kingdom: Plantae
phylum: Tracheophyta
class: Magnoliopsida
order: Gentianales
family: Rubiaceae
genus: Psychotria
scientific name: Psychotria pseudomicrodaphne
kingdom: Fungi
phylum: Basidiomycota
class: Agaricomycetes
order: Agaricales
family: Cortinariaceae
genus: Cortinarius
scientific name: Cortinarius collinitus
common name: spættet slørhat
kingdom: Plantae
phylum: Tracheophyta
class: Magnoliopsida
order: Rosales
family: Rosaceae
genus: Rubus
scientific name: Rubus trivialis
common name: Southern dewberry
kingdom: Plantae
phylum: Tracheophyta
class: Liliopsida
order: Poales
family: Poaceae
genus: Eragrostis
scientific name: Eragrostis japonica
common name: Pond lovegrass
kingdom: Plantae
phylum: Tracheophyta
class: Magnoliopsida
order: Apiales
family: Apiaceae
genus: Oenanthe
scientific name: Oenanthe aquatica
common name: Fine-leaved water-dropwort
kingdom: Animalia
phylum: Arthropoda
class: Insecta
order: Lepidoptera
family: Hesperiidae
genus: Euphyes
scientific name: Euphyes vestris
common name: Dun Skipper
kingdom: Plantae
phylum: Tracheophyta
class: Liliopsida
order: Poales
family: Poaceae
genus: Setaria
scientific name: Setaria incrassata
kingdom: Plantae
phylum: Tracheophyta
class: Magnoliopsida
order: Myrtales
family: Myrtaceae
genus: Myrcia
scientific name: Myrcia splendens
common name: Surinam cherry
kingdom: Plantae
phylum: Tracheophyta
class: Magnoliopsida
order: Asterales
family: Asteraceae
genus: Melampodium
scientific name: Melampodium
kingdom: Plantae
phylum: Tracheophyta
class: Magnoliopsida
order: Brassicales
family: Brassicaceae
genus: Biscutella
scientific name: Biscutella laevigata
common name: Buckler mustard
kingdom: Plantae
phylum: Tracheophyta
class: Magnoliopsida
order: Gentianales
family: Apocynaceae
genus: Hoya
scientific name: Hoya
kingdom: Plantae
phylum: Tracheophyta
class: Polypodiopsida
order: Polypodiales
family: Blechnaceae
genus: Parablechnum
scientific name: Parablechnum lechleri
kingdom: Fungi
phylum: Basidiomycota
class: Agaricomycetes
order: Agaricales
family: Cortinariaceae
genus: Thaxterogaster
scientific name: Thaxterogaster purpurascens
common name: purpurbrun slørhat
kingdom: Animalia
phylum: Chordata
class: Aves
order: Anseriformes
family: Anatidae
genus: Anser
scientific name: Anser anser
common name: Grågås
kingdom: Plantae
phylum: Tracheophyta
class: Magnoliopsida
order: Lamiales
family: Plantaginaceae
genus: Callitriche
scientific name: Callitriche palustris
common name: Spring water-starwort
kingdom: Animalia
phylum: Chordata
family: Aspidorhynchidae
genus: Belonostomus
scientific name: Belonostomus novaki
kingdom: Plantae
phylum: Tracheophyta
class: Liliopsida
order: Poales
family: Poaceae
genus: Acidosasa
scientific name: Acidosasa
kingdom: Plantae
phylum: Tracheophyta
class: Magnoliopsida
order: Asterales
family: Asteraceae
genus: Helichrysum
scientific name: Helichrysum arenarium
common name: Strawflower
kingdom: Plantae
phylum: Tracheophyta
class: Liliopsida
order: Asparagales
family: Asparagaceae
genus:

**Problem details:** Rewrite the listing above, changing each "common name" to "vernacular name" and leaving everything else as it is.

**Solution to this task:**
kingdom: Plantae
phylum: Tracheophyta
class: Magnoliopsida
order: Gentianales
family: Rubiaceae
genus: Psychotria
scientific name: Psychotria pseudomicrodaphne
kingdom: Fungi
phylum: Basidiomycota
class: Agaricomycetes
order: Agaricales
family: Cortinariaceae
genus: Cortinarius
scientific name: Cortinarius collinitus
vernacular name: spættet slørhat
kingdom: Plantae
phylum: Tracheophyta
class: Magnoliopsida
order: Rosales
family: Rosaceae
genus: Rubus
scientific name: Rubus trivialis
vernacular name: Southern dewberry
kingdom: Plantae
phylum: Tracheophyta
class: Liliopsida
order: Poales
family: Poaceae
genus: Eragrostis
scientific name: Eragrostis japonica
vernacular name: Pond lovegrass
kingdom: Plantae
phylum: Tracheophyta
class: Magnoliopsida
order: Apiales
family: Apiaceae
genus: Oenanthe
scientific name: Oenanthe aquatica
vernacular name: Fine-leaved water-dropwort
kingdom: Animalia
phylum: Arthropoda
class: Insecta
order: Lepidoptera
family: Hesperiidae
genus: Euphyes
scientific name: Euphyes vestris
vernacular name: Dun Skipper
kingdom: Plantae
phylum: Tracheophyta
class: Liliopsida
order: Poales
family: Poaceae
genus: Setaria
scientific name: Setaria incrassata
kingdom: Plantae
phylum: Tracheophyta
class: Magnoliopsida
order: Myrtales
family: Myrtaceae
genus: Myrcia
scientific name: Myrcia splendens
vernacular name: Surinam cherry
kingdom: Plantae
phylum: Tracheophyta
class: Magnoliopsida
order: Asterales
family: Asteraceae
genus: Melampodium
scientific name: Melampodium
kingdom: Plantae
phylum: Tracheophyta
class: Magnoliopsida
order: Brassicales
family: Brassicaceae
genus: Biscutella
scientific name: Biscutella laevigata
vernacular name: Buckler mustard
kingdom: Plantae
phylum: Tracheophyta
class: Magnoliopsida
order: Gentianales
family: Apocynaceae
genus: Hoya
scientific name: Hoya
kingdom: Plantae
phylum: Tracheophyta
class: Polypodiopsida
order: Polypodiales
family: Blechnaceae
genus: Parablechnum
scientific name: Parablechnum lechleri
kingdom: Fungi
phylum: Basidiomycota
class: Agaricomycetes
order: Agaricales
family: Cortinariaceae
genus: Thaxterogaster
scientific name: Thaxterogaster purpurascens
vernacular name: purpurbrun slørhat
kingdom: Animalia
phylum: Chordata
class: Aves
order: Anseriformes
family: Anatidae
genus: Anser
scientific name: Anser anser
vernacular name: Grågås
kingdom: Plantae
phylum: Tracheophyta
class: Magnoliopsida
order: Lamiales
family: Plantaginaceae
genus: Callitriche
scientific name: Callitriche palustris
vernacular name: Spring water-starwort
kingdom: Animalia
phylum: Chordata
family: Aspidorhynchidae
genus: Belonostomus
scientific name: Belonostomus novaki
kingdom: Plantae
phylum: Tracheophyta
class: Liliopsida
order: Poales
family: Poaceae
genus: Acidosasa
scientific name: Acidosasa
kingdom: Plantae
phylum: Tracheophyta
class: Magnoliopsida
order: Asterales
family: Asteraceae
genus: Helichrysum
scientific name: Helichrysum arenarium
vernacular name: Strawflower
kingdom: Plantae
phylum: Tracheophyta
class: Liliopsida
order: Asparagales
family: Asparagaceae
genus:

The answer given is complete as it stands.